Saturday, December 11, 2010

France

France could be the next euro zone economy to fall in the European debt crisis which has so far seen both Greece and Ireland take a bailout, London Stock Exchange chief executive Xavier Rolet said, but analysts dismissed the claim.


“It won’t be long before bond investors turn to France after they have finished with Portugal and Spain,” Rolet said over the weekend. “The country’s deficit is much, much higher than anyone realizes. No one, not even France, can hide any more.”

But Francois Mallet, head of equity at Kepler Capital Markets said there was no cause for serious concern over France’s budget deficit.

“I do not believe that there should be major concern about the French situation as budget deficit is already lower than most other European partners, " he told CNBC.

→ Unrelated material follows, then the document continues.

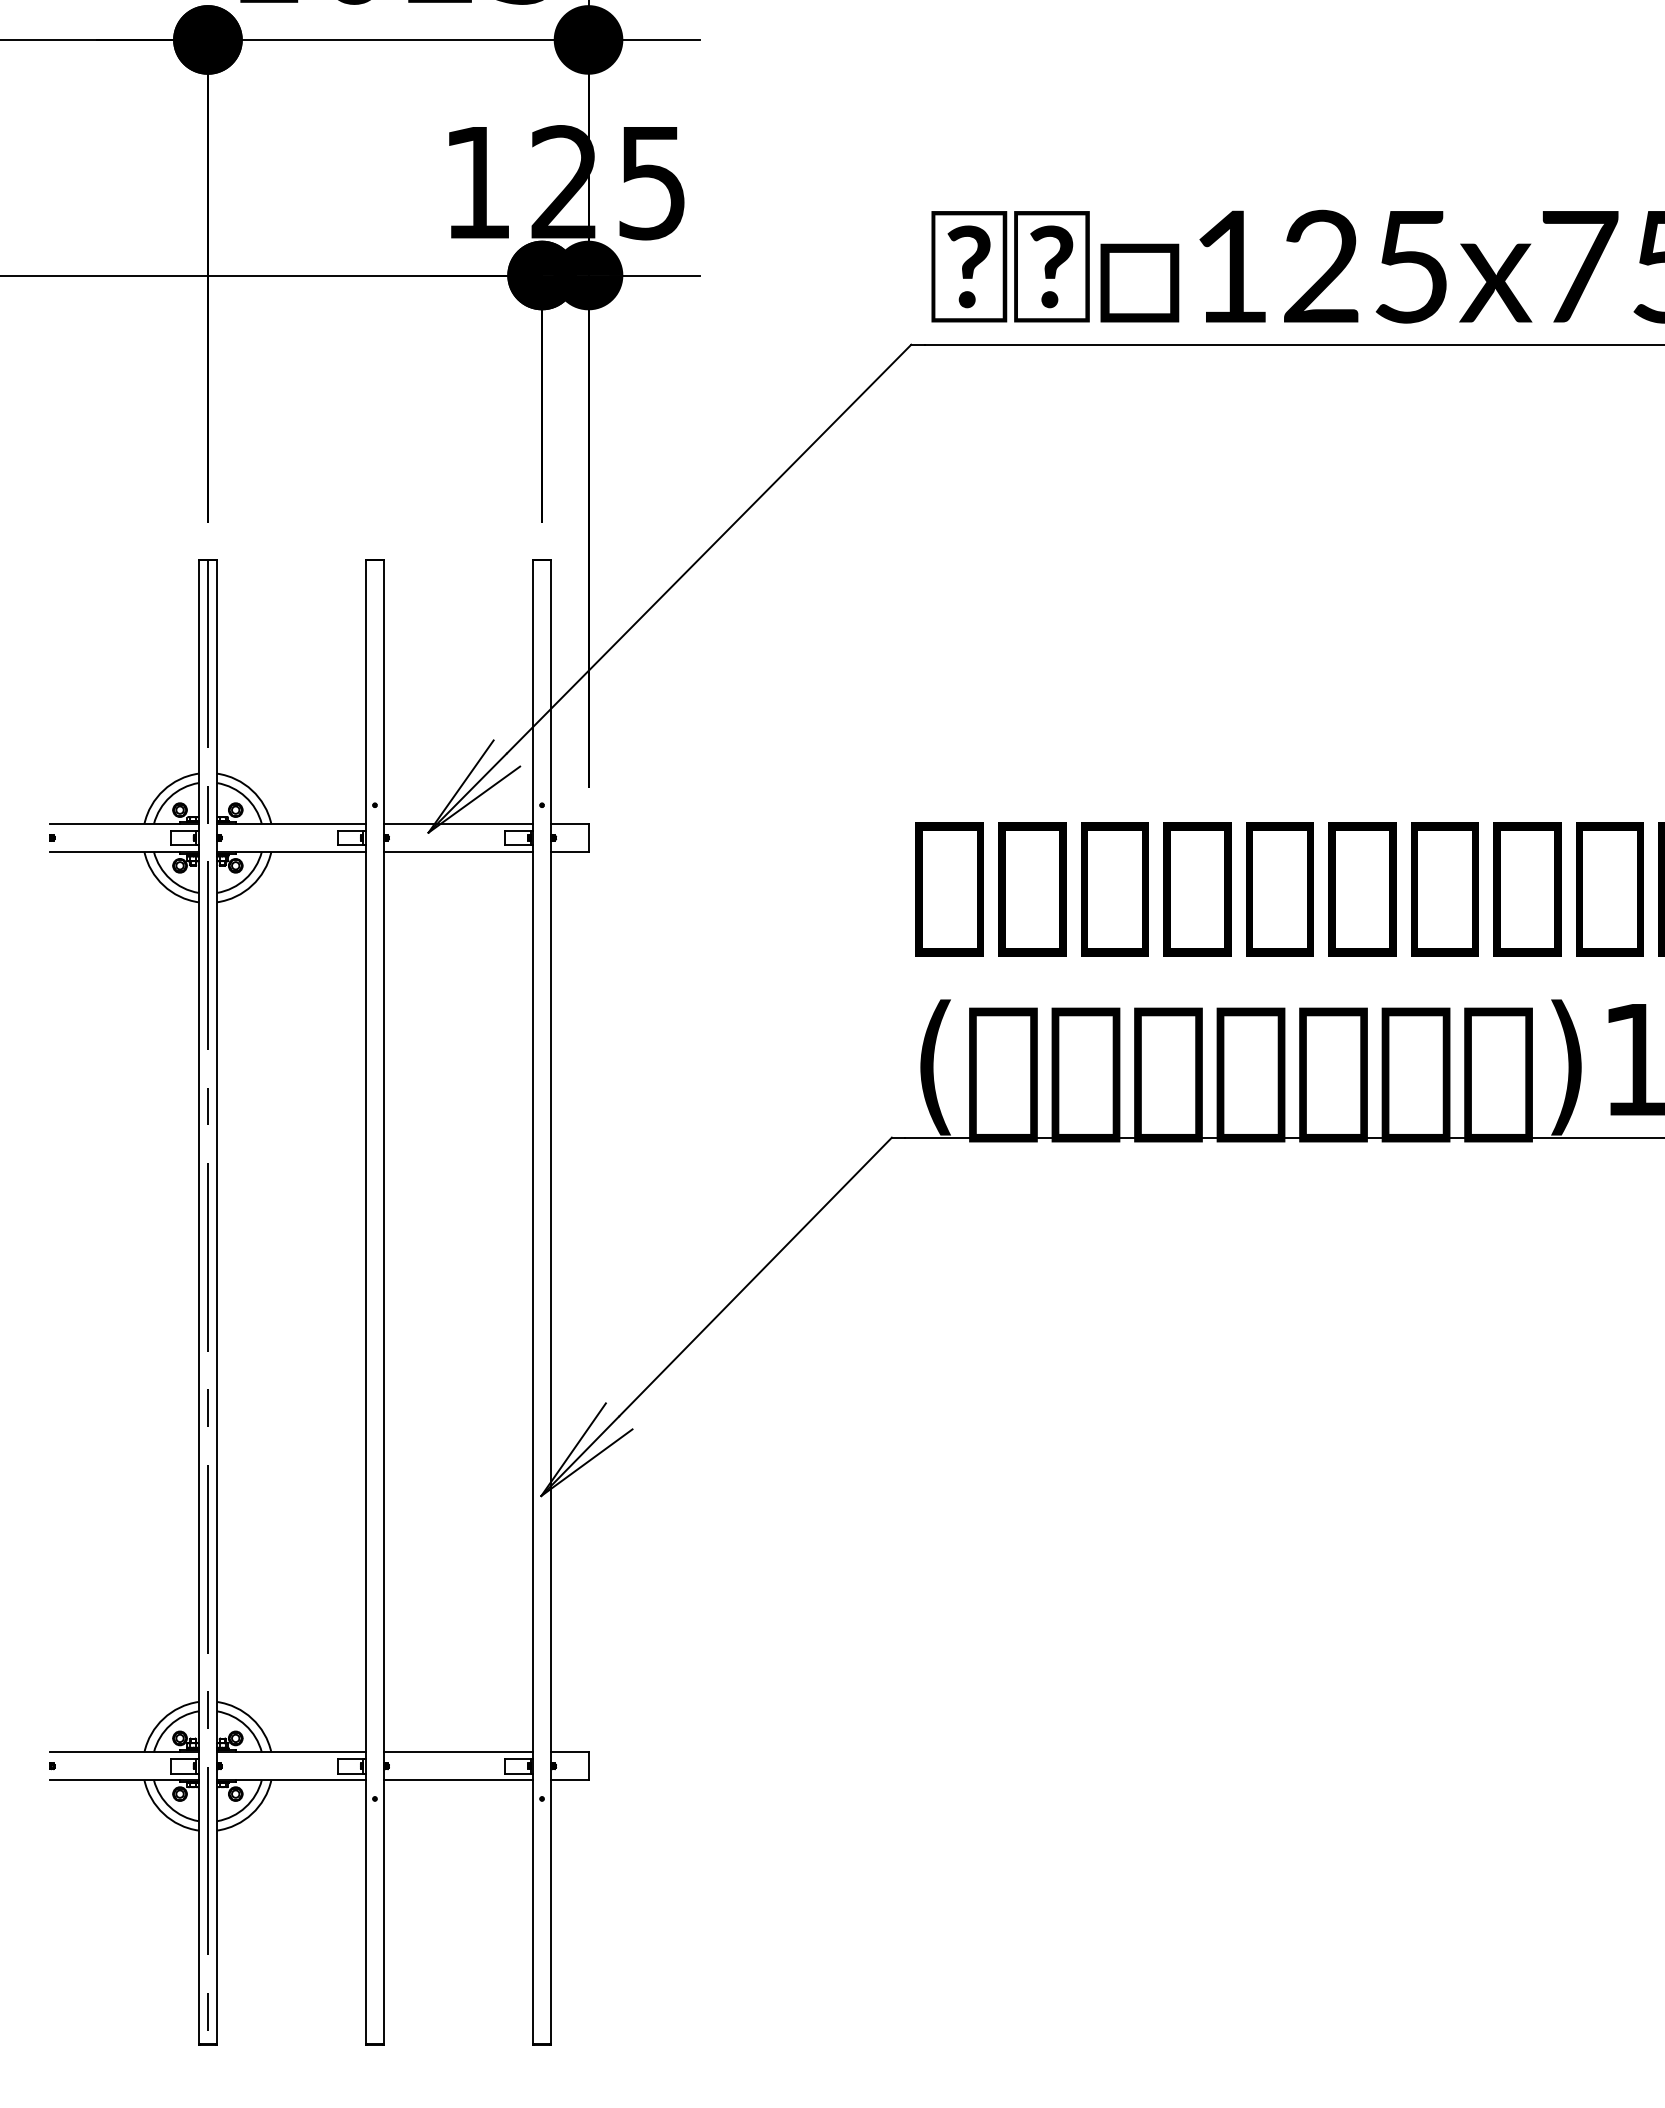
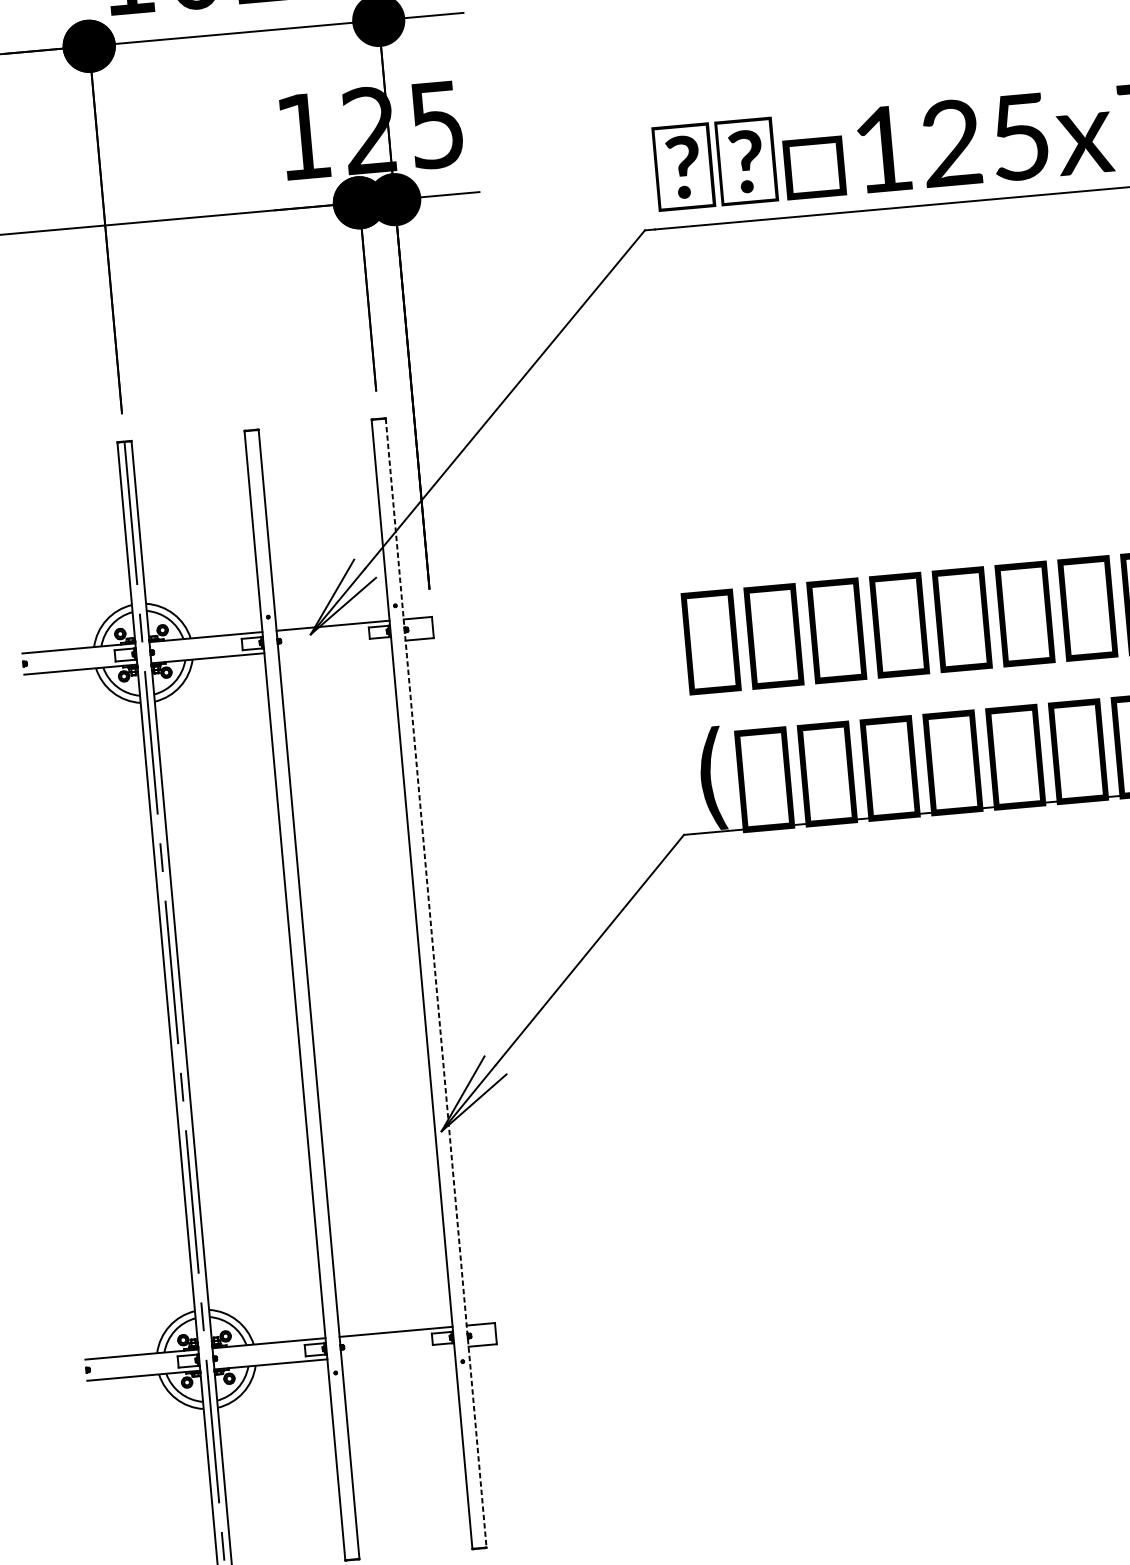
line: (458, 851) -> (334, 646), removed
line: (551, 1302) -> (436, 983), solid -> dashed
line: (458, 1780) -> (398, 1353), removed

France has a budget deficit of 7.5 percent, well below a deficit of more than 11 percent for Greece, Ireland and Spain, and French debt is at 78 percent of GDP.

That compares with 115 percent for Greece and 73 percent for Germany, Mallet said.

Mallet said any weakness in French bonds would raise serious questions about the euro.

“I believe that it would automatically mean that the size of the European bailout facility would be increased substantially so that it would stop any speculation on French bonds,” he said.

Pierre-Yves Gauthier, Founding Partner at AlphaValue said he did not think market claims of a euro break-up would eventually turn into a self-fulfilling prophecy.

“Short sellers send strong and useful budgetary messages but it is worth noting that the euro/dollar has remained quite serene in the meantime,” he said.

But with European leaders divided over how to tackle the euro zone debt crisis and and German opposition to an increase in the bailout fund, markets are likely to remain on edge.